“I don’t know if it necessarily comes naturally to anyone, adult or young person, to take on a challenging or complex text on their own,” says Caroline Rose, an 8th grade English/language arts teacher in Boston, in an Education Week article.
Reading several full-length novels a year can be challenging for some students, but the effort is worth it, she says. She supports her students’ reading habits by creating additional time for reading and teaching comprehension strategies, like annotating.
Rose, along with other experts, says there are ways to capture and keep students’ focus. Here are three tips from educators and researchers for teaching using novels:
1) Carve out reading time
High school English teacher Jay Arellano’s students study several novels and plays throughout the year. He never asks them to read at home for class. They read together as part of the period. This works because most of the books he assigns are on the shorter side.
For Rose’s students, the English/language arts class period doesn’t offer enough time for the four or five full-length books her 8th graders read each year. Students must do some reading outside of class. Her school offers options that help students get it done. Time and space are available in the school building before the day starts and after it ends. Also, teachers work closely with families to make sure that students read what’s assigned.
2) Check for understanding before moving to analysis
Julia Sutherland, a professor of education, literacy, and language at the University of Sussex in England, and her colleagues tested a reading intervention with middle grades teachers. They were asked to read two novels back-to-back with their students over 12 weeks.
Teachers focused on getting through a whole book and making sure students comprehended it, Sutherland says. Teachers usually taught two full books over the course of a full year, with pauses for detailed study of excerpts.
Both teachers and students frequently paused to ask questions, clarify meaning, and ask for recaps of what had just happened. Students had a stronger understanding of the book because they read it first before analyzing it.
Understanding a story allows for deeper analysis of the literature, Sutherland says. Students were commenting on structure, narrative voice, “doing a lot of complex things with the novels that you wouldn’t expect children of that age to be doing,” she says.
The study found students made about 8.5 months of progress on a standardized assessment of reading comprehension after 12 weeks of the faster-paced novel reading.

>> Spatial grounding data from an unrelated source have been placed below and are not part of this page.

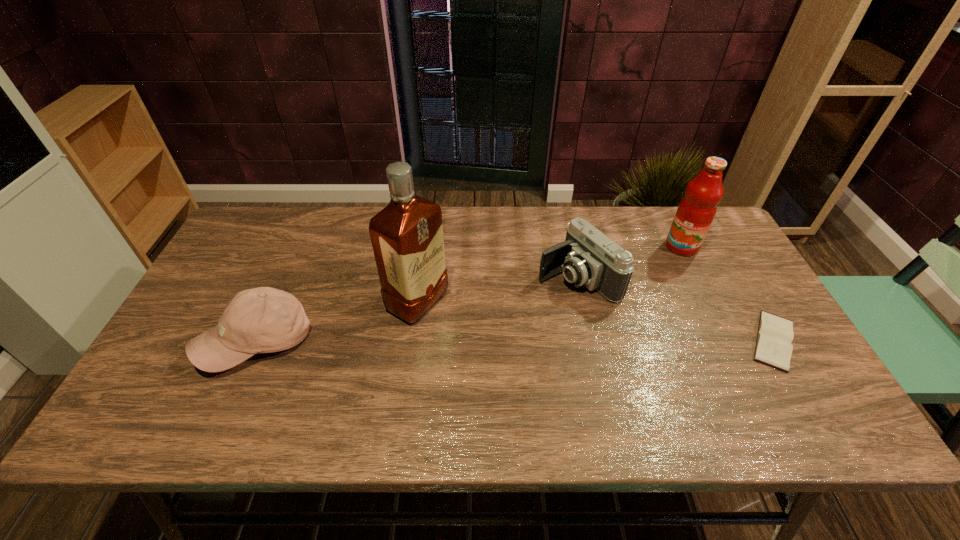
Where is `object at the left edge`? The width and height of the screenshot is (960, 540). object at the left edge is located at coordinates (261, 320).

In order to click on diary present at the right edge in this screenshot , I will do `click(775, 333)`.

Find the location of a particular element. fruit juice that is positioned at the right edge is located at coordinates click(696, 211).

You are a GUI agent. You are given a task and a screenshot of the screen. Output one action in this format:
    pyautogui.click(x=<x>, y=<y>)
    Task: Click on the object at the near left corner
    This screenshot has width=960, height=540.
    Given the screenshot: What is the action you would take?
    pyautogui.click(x=261, y=320)

The image size is (960, 540). Find the location of `object at the far right corner`. object at the far right corner is located at coordinates (696, 211).

Find the location of a particular element. Image resolution: width=960 pixels, height=540 pixels. object that is at the near right corner is located at coordinates pos(775,333).

The height and width of the screenshot is (540, 960). In the image, there is a desktop. In order to click on vacant space at the far edge in this screenshot , I will do `click(658, 210)`.

The image size is (960, 540). I want to click on vacant region at the near edge of the desktop, so click(560, 390).

Identify the location of vacant space at the right edge of the desktop. The width and height of the screenshot is (960, 540). (748, 321).

Where is `vacant space at the far left corner of the desktop`? The width and height of the screenshot is (960, 540). vacant space at the far left corner of the desktop is located at coordinates (284, 225).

Scout ahead for parts of a novel that might be difficult for kids to understand, and pre-plan how to address them, says Tim Shanahan, a professor emeritus at the University of Illinois at Chicago who studies reading. “I don’t think we pay enough attention to what it is that makes a particular text hard to understand,” he says.
3) Connect shorter texts to the novel to build background knowledge
In the Elmhurst 205 school district outside of Chicago, 4th and 5th graders read three full-length books a year, a mix of novels and nonfiction, says Katie Lyons, the district’s assistant superintendent of teaching and learning.
The books are the capstones of larger text sets, topically aligned selections of poems, speeches, informational text, and other works designed to build students’ knowledge.
When students read a historical fiction novel, they also read speeches from real historical figures at the time, and informational text about the period. Being familiar with context and vocabulary helps to understand the novel. It also offers opportunities to practice close reading skills with shorter text, says Lyons.
Knowing more about the time period in which a novel was written, or the cultural context it explores, makes the book more accessible and engaging, she says.
This practice helps address the district’s English/language arts bottom line question: How do you get kids engaged around a topic that is worthy of their time and attention?